## Directive
Please restate the records below word for word, leaving out every picture.

## Records for the exercise
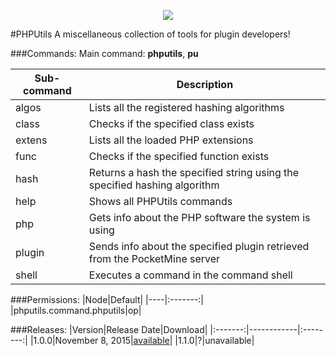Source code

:<p align="center">
  <img src="https://raw.githubusercontent.com/Gamecrafter/PocketMine-Plugins/master/PHPUtils/images/icon.png?raw=true"/>
</p>
#PHPUtils
A miscellaneous collection of tools for plugin developers!

###Commands:
Main command: **phputils**, **pu**

|Sub-command|Description|
|-----------|-----------|
|algos|Lists all the registered hashing algorithms|
|class|Checks if the specified class exists|
|extens|Lists all the loaded PHP extensions|
|func|Checks if the specified function exists|
|hash|Returns a hash the specified string using the specified hashing algorithm|
|help|Shows all PHPUtils commands|
|php|Gets info about the PHP software the system is using|
|plugin|Sends info about the specified plugin retrieved from the PocketMine server|
|shell|Executes a command in the command shell|

###Permissions:
|Node|Default|
|----|:-------:|
|phputils.command.phputils|op|

###Releases:
|Version|Release Date|Download|
|:-------:|------------|:--------:|
|1.0.0|November 8, 2015|[available](https://github.com/Gamecrafter/PocketMine-Plugins/blob/master/PHPUtils/releases/PHPUtils_v1.0.0.phar?raw=true)|
|1.1.0|?|unavailable|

## Written response
Source code

:<p align="center">
  <img src="https://raw.githubusercontent.com/Gamecrafter/PocketMine-Plugins/master/PHPUtils/images/icon.png?raw=true"/>
</p>
#PHPUtils
A miscellaneous collection of tools for plugin developers!

###Commands:
Main command: **phputils**, **pu**

|Sub-command|Description|
|-----------|-----------|
|algos|Lists all the registered hashing algorithms|
|class|Checks if the specified class exists|
|extens|Lists all the loaded PHP extensions|
|func|Checks if the specified function exists|
|hash|Returns a hash the specified string using the specified hashing algorithm|
|help|Shows all PHPUtils commands|
|php|Gets info about the PHP software the system is using|
|plugin|Sends info about the specified plugin retrieved from the PocketMine server|
|shell|Executes a command in the command shell|

###Permissions:
|Node|Default|
|----|:-------:|
|phputils.command.phputils|op|

###Releases:
|Version|Release Date|Download|
|:-------:|------------|:--------:|
|1.0.0|November 8, 2015|[available](https://github.com/Gamecrafter/PocketMine-Plugins/blob/master/PHPUtils/releases/PHPUtils_v1.0.0.phar?raw=true)|
|1.1.0|?|unavailable|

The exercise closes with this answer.